(Transcribed page contents)

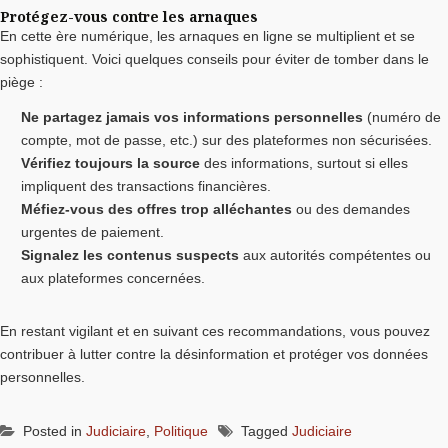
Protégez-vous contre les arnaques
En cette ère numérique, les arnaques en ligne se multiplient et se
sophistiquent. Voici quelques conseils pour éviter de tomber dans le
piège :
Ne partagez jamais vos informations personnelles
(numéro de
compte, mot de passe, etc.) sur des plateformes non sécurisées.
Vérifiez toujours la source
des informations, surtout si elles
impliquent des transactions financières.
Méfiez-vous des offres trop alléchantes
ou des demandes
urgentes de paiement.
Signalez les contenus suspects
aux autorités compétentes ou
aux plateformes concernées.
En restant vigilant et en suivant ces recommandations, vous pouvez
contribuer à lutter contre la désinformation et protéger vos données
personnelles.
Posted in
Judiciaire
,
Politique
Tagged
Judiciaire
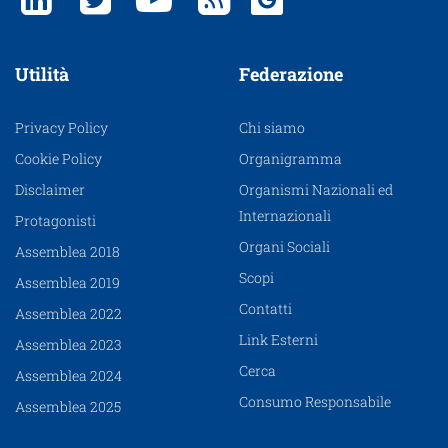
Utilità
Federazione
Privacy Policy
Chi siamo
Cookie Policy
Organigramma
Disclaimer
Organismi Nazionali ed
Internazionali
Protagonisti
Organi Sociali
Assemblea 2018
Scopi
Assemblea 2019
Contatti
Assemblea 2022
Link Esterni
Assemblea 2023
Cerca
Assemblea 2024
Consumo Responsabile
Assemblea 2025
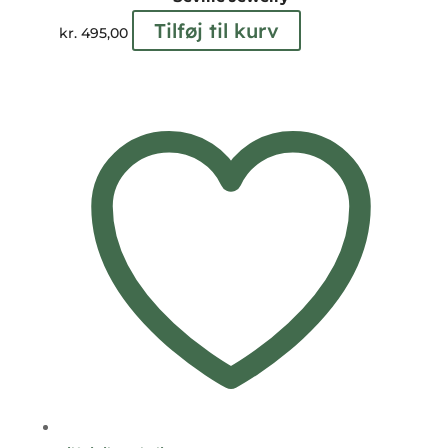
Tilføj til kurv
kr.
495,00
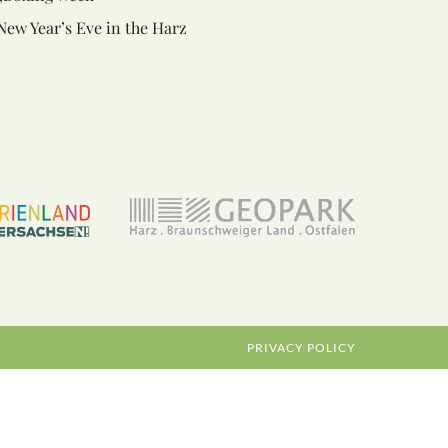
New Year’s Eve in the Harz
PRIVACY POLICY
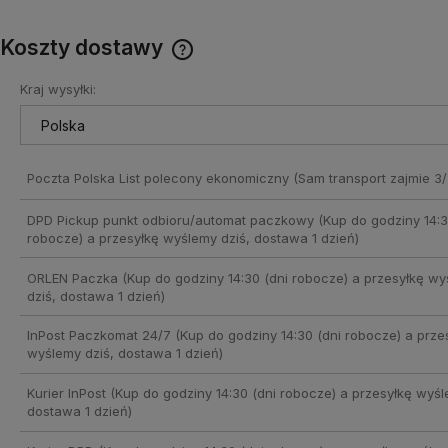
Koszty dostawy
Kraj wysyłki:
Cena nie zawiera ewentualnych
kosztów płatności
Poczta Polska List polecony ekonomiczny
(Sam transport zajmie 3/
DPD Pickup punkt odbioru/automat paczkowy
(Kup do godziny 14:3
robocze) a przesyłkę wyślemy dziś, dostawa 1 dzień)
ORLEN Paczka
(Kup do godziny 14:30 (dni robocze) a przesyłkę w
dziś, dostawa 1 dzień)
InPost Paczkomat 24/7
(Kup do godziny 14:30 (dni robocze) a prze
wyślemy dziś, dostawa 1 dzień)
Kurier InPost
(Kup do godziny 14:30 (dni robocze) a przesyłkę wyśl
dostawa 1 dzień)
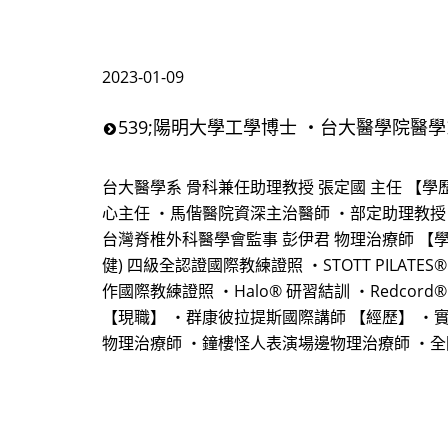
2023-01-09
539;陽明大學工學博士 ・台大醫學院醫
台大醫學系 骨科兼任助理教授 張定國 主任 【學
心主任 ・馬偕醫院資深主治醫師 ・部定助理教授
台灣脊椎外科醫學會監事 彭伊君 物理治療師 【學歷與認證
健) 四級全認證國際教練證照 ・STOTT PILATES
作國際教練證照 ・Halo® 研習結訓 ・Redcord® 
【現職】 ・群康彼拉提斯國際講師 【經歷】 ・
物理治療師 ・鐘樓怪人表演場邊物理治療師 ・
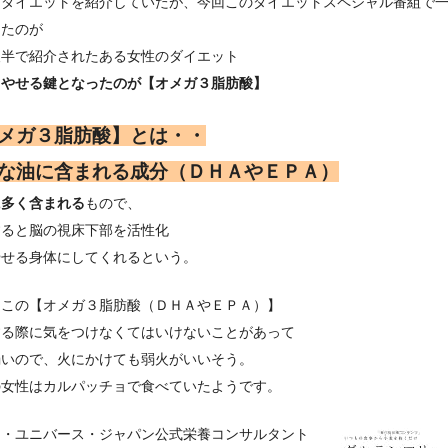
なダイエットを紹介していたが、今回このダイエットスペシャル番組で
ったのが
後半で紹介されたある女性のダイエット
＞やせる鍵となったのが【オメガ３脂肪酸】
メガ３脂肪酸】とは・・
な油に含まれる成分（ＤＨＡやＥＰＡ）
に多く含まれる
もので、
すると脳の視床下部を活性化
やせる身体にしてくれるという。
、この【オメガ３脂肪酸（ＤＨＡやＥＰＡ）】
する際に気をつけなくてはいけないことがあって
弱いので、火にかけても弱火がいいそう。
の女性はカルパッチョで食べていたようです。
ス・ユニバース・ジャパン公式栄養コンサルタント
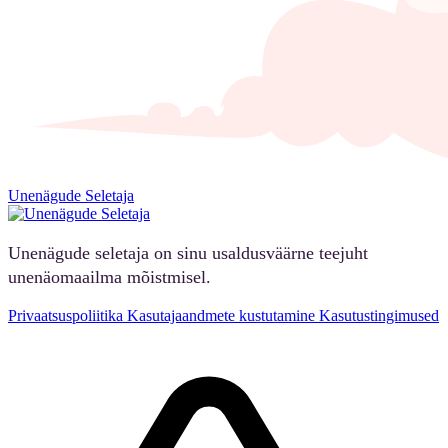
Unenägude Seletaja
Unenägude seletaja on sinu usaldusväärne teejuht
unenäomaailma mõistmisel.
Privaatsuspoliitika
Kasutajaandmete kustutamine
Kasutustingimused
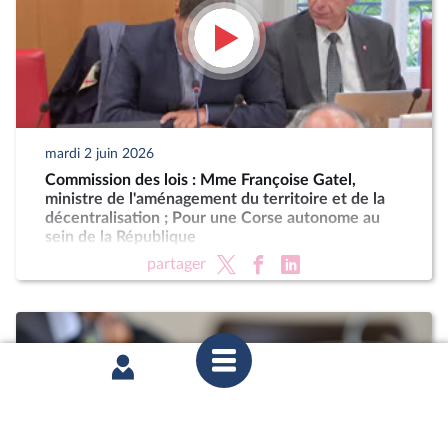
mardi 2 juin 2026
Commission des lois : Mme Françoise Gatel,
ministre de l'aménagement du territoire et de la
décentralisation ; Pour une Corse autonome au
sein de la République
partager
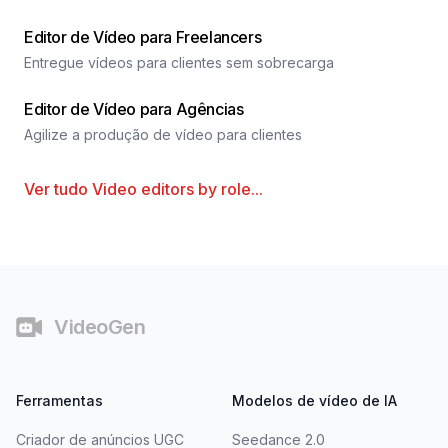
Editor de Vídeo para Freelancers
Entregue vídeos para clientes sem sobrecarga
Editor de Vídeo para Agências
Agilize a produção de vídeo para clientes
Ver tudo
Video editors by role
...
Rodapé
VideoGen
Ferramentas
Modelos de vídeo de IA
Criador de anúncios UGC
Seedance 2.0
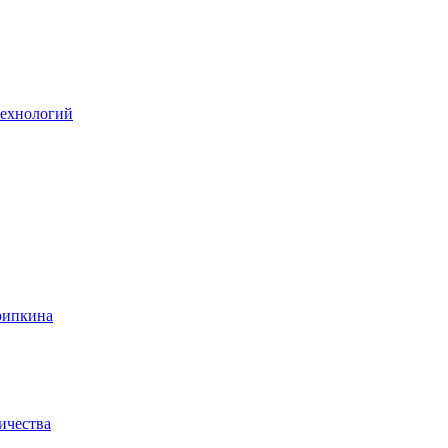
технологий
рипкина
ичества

→ WORK ORDER
Give every line of text in the records above as a numbered list, skipping blank lines. Leave the pictures out.

→ REPLY
1. Protégez-vous contre les arnaques
2. En cette ère numérique, les arnaques en ligne se multiplient et se
3. sophistiquent. Voici quelques conseils pour éviter de tomber dans le
4. piège :
5. Ne partagez jamais vos informations personnelles
6. (numéro de
7. compte, mot de passe, etc.) sur des plateformes non sécurisées.
8. Vérifiez toujours la source
9. des informations, surtout si elles
10. impliquent des transactions financières.
11. Méfiez-vous des offres trop alléchantes
12. ou des demandes
13. urgentes de paiement.
14. Signalez les contenus suspects
15. aux autorités compétentes ou
16. aux plateformes concernées.
17. En restant vigilant et en suivant ces recommandations, vous pouvez
18. contribuer à lutter contre la désinformation et protéger vos données
19. personnelles.
20. Posted in
21. Judiciaire
22. ,
23. Politique
24. Tagged
25. Judiciaire
26. Utilità
27. Federazione
28. Privacy Policy
29. Chi siamo
30. Cookie Policy
31. Organigramma
32. Disclaimer
33. Organismi Nazionali ed
34. Internazionali
35. Protagonisti
36. Organi Sociali
37. Assemblea 2018
38. Scopi
39. Assemblea 2019
40. Contatti
41. Assemblea 2022
42. Link Esterni
43. Assemblea 2023
44. Cerca
45. Assemblea 2024
46. Consumo Responsabile
47. Assemblea 2025
48. Tilføj til kurv
49. kr.
50. 495,00
51. New Year’s Eve in the Harz
52. PRIVACY POLICY
53. Koszty dostawy
54. Kraj wysyłki:
55. Cena nie zawiera ewentualnych
56. kosztów płatności
57. Poczta Polska List polecony ekonomiczny
58. (Sam transport zajmie 3/
59. DPD Pickup punkt odbioru/automat paczkowy
60. (Kup do godziny 14:3
61. robocze) a przesyłkę wyślemy dziś, dostawa 1 dzień)
62. ORLEN Paczka
63. (Kup do godziny 14:30 (dni robocze) a przesyłkę w
64. dziś, dostawa 1 dzień)
65. InPost Paczkomat 24/7
66. (Kup do godziny 14:30 (dni robocze) a prze
67. wyślemy dziś, dostawa 1 dzień)
68. Kurier InPost
69. (Kup do godziny 14:30 (dni robocze) a przesyłkę wyśl
70. dostawa 1 dzień)
71. 2023-01-09
72. 539;陽明大學工學博士 ・台大醫學院醫
73. 台大醫學系 骨科兼任助理教授 張定國 主任 【學
74. 心主任 ・馬偕醫院資深主治醫師 ・部定助理教授
75. 台灣脊椎外科醫學會監事 彭伊君 物理治療師 【學歷與認證
76. 健) 四級全認證國際教練證照 ・STOTT PILATES
77. 作國際教練證照 ・Halo® 研習結訓 ・Redcord® 
78. 【現職】 ・群康彼拉提斯國際講師 【經歷】 ・
79. 物理治療師 ・鐘樓怪人表演場邊物理治療師 ・
80. なダイエットを紹介していたが、今回このダイエットスペシャル番組で
81. ったのが
82. 後半で紹介されたある女性のダイエット
83. ＞やせる鍵となったのが【オメガ３脂肪酸】
84. メガ３脂肪酸】とは・・
85. な油に含まれる成分（ＤＨＡやＥＰＡ）
86. に多く含まれる
87. もので、
88. すると脳の視床下部を活性化
89. やせる身体にしてくれるという。
90. 、この【オメガ３脂肪酸（ＤＨＡやＥＰＡ）】
91. する際に気をつけなくてはいけないことがあって
92. 弱いので、火にかけても弱火がいいそう。
93. の女性はカルパッチョで食べていたようです。
94. ス・ユニバース・ジャパン公式栄養コンサルタント
95. Unenägude Seletaja
96. Unenägude seletaja on sinu usaldusväärne teejuht
97. unenäomaailma mõistmisel.
98. Privaatsuspoliitika
99. Kasutajaandmete kustutamine
100. Kasutustingimused
101. mardi 2 juin 2026
102. Commission des lois : Mme Françoise Gatel,
103. ministre de l'aménagement du territoire et de la
104. décentralisation ; Pour une Corse autonome au
105. sein de la République
106. partager
107. Editor de Vídeo para Freelancers
108. Entregue vídeos para clientes sem sobrecarga
109. Editor de Vídeo para Agências
110. Agilize a produção de vídeo para clientes
111. Ver tudo
112. Video editors by role
113. ...
114. Rodapé
115. VideoGen
116. Ferramentas
117. Modelos de vídeo de IA
118. Criador de anúncios UGC
119. Seedance 2.0
120. технологий
121. рипкина
122. ичества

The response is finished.